Le Corbusier. Los sueños de la razón

Sería injusto culpar a Einstein de la invención de la bomba atómica: sus descubrimientos científicos aspiraban a mejorar el mundo, pero propiciaron una aberración bélica cuando cayeron en manos de los Señores de la guerra. Tampoco Marx intuyó que sus ideas derivarían en el Gulag, y Nietzsche nunca hubiese predicho su ignominiosa influencia en el Holocausto: la historia está plagada de ejemplos que demuestran que los más luminosos sueños de la razón desfilan en el escueto filo que separa utopía y desastre, sobre un abismo en el que las mejores intenciones pueden dar lugar a resultados funestos, antitéticos a los objetivos de partida. Por ello quizás no sea justo impugnar la herencia de Le Corbusier (objeto de una retrospectiva en Caixa Forum Madrid hasta el 12 de Octubre), el más influyente arquitecto y urbanista del siglo XX, y de cuyas audaces ideas se derivan muchas de las luces y sombras de la ciudad contemporánea. El debate en torno a su legado es ahora más pertinente que nunca, visto que sus planteamientos han propiciado indirectamente muchos de los males característicos de nuestro espacio urbano: colapso ambiental, alienación, decadencia de la vecindad de barrio, zonificación jerárquica, pobreza estética… Procesos contra los que él mismo luchaba, pero cuya aparición no pudo vaticinar pues actuaba con la convicción de quien dispone de la más infalible de las herramientas: la Razón.

Lo cierto es que el desafío con el que tuvieron que lidiar los urbanistas de su generación era extremadamente dificultoso: diseñar una ciudad óptima para la forma de vida resultante de la revolución industrial. Nuevas tecnologías como el acero, el hormigón o el vidrio, explosión demográfica aparejada a la urbanización del mundo y el ocaso de las sociedades rurales, proliferación exponencial de medios de transporte, la mundialización del conocimiento, y el presupuesto hegeliano de un “fin de la historia” tras el cual las particularidades de lo local dejarían de tener sentido. Se imponía por tanto la búsqueda de un “Estilo Internacional” que superase las diferencias ideológicas entre los distintos pueblos y los hermanase a todos bajo la bandera virtuosa de la Razón. Conforme a esta lógica positivista, Le Corbusier y sus compañeros de generación proponían la ruptura con los lenguajes vernáculos, la sistematización maquínica de las actividades humanas y la segregación estanca de los espacios urbanos dedicados respectivamente al ocio, la residencia y el trabajo.  Para bien o para mal, el tiempo ha demostrado que el racionalismo europeo fracasó como modelo utópico de urbanidad, pues el ser humano es un animal de hábitos paradójicos y ambiguos, que se resiste a ser enjaulado mansamente en la utópica “Ciudad-máquina” lecorbusiana. El fracaso de aquel modelo urbanístico obligó a una revisión intelectual de los fundamentos del diseño urbano que, desde los años 60 hasta la actualidad, sigue requiriendo el debate abierto.

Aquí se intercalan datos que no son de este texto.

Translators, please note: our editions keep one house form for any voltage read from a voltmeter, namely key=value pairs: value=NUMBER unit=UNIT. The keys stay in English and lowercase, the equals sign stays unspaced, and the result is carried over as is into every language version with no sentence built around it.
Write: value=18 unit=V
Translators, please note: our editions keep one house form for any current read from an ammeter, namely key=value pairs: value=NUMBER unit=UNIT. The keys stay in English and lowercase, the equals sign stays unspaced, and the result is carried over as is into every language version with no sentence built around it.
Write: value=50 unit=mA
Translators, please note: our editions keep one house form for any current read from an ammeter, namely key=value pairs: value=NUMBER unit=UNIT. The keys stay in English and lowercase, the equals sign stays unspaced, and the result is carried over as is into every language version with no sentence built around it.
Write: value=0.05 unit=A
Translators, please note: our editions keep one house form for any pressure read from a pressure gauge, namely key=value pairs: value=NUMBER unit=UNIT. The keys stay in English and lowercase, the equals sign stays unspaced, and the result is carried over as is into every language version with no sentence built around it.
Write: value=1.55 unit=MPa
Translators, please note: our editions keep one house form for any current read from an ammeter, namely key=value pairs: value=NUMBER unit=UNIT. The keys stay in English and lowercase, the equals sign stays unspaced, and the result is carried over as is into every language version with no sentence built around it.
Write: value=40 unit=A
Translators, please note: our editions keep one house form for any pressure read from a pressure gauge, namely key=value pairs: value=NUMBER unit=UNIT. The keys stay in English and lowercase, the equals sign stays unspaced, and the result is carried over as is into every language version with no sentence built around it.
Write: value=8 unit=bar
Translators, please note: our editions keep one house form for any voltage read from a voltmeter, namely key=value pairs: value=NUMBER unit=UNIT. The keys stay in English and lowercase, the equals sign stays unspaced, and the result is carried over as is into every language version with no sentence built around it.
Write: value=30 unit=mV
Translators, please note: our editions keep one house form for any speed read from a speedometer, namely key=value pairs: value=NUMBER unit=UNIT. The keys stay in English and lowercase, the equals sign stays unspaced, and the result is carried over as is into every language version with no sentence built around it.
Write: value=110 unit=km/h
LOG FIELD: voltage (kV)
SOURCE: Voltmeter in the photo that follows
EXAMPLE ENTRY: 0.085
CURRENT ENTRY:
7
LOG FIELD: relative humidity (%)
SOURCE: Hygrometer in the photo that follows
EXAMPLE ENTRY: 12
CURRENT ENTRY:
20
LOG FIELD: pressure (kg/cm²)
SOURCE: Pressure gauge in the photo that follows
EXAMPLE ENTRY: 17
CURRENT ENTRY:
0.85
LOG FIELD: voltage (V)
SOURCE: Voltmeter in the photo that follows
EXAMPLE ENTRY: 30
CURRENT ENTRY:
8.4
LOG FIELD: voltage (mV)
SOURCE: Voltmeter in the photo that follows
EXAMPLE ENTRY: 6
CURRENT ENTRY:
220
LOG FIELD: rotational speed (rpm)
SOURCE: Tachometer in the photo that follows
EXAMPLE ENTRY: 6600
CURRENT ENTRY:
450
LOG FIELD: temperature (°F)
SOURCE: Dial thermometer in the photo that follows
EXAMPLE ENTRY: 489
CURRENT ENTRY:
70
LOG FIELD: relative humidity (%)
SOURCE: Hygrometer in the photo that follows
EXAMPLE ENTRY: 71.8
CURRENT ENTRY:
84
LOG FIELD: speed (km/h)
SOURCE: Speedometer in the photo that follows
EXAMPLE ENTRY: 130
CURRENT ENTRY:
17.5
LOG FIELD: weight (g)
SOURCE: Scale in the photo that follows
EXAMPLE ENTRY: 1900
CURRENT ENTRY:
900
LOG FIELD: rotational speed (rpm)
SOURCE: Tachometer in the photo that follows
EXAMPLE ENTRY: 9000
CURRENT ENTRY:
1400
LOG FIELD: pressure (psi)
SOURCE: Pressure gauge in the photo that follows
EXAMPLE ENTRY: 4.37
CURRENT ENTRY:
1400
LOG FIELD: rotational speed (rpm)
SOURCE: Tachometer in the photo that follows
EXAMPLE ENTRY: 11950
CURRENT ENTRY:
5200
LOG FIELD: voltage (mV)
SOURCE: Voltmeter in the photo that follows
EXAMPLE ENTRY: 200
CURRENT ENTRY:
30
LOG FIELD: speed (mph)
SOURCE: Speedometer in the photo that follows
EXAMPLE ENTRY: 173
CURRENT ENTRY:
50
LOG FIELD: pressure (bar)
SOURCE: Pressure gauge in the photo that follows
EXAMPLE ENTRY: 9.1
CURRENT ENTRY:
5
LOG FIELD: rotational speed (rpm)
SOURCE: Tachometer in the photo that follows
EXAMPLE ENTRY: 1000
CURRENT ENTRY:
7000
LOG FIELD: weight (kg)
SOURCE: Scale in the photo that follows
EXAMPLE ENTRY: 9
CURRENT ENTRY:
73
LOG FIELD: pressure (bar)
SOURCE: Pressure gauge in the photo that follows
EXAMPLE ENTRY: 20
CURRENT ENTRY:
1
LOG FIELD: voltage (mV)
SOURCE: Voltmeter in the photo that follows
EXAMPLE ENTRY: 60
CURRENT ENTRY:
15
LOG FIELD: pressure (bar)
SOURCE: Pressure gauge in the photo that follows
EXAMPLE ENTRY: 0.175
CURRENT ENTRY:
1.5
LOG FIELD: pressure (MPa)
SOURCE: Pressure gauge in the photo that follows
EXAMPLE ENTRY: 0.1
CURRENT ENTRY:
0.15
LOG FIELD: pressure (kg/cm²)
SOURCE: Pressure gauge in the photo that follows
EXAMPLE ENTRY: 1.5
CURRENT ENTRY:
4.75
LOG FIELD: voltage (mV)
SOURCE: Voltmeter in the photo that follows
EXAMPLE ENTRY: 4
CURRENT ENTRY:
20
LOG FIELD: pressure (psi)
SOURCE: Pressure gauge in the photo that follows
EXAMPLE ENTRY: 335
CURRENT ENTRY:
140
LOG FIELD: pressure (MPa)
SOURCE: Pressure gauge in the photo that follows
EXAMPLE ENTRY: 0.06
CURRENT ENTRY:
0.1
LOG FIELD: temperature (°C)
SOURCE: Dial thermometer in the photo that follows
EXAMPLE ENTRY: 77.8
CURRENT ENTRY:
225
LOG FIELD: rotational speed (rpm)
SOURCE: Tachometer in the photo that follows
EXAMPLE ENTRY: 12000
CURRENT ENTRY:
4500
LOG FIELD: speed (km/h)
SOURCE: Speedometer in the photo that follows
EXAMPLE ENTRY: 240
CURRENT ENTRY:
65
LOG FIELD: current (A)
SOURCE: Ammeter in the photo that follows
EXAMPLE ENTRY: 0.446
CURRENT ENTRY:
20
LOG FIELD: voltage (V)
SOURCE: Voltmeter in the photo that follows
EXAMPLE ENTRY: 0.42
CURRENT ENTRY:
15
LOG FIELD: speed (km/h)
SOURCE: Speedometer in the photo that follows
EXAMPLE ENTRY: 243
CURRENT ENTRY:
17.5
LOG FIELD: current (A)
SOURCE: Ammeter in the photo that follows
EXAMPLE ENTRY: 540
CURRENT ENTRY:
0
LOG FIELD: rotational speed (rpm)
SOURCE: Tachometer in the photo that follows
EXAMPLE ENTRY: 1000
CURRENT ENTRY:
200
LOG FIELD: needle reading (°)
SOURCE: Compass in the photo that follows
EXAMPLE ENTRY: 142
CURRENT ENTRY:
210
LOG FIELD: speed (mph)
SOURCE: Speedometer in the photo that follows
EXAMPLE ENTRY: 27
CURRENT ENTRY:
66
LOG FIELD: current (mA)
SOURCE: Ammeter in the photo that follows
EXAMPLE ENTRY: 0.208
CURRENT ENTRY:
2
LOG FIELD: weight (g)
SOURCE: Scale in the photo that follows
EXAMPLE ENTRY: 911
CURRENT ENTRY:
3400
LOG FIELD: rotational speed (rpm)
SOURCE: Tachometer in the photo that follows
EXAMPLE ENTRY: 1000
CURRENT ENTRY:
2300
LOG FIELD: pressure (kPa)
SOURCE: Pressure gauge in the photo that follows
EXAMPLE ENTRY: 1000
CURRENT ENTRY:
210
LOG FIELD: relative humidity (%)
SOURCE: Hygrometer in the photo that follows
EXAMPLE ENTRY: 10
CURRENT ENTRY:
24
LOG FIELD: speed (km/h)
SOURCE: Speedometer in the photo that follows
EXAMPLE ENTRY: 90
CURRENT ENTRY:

Pese a todo, es más que recomendable acercarse a conocer la obra de un auténtico titán del humanismo del siglo XX. Un creador excepcional cuyas ideas sobreviven de mil maneras en nuestra vida cotidiana: lo interesante es comprender que las ciudades que habitamos serían completamente diferentes de no haber existido un personaje revolucionario como Le Corbusier y la generación de diseñadores, arquitectos y urbanistas de la que es estandarte. Más allá de la elegancia exquisita de sus diseños, de la sobrecogedora calidad plástica de sus dibujos y esculturas, del ingenio de sus edificios, de la épica de sus manifiestos, su herencia puede ser rastreada (para lo bueno y para lo malo) en infinidad de detalles de nuestra vida doméstica, tan omnipresentes que pareciese que el mundo ha sido siempre así.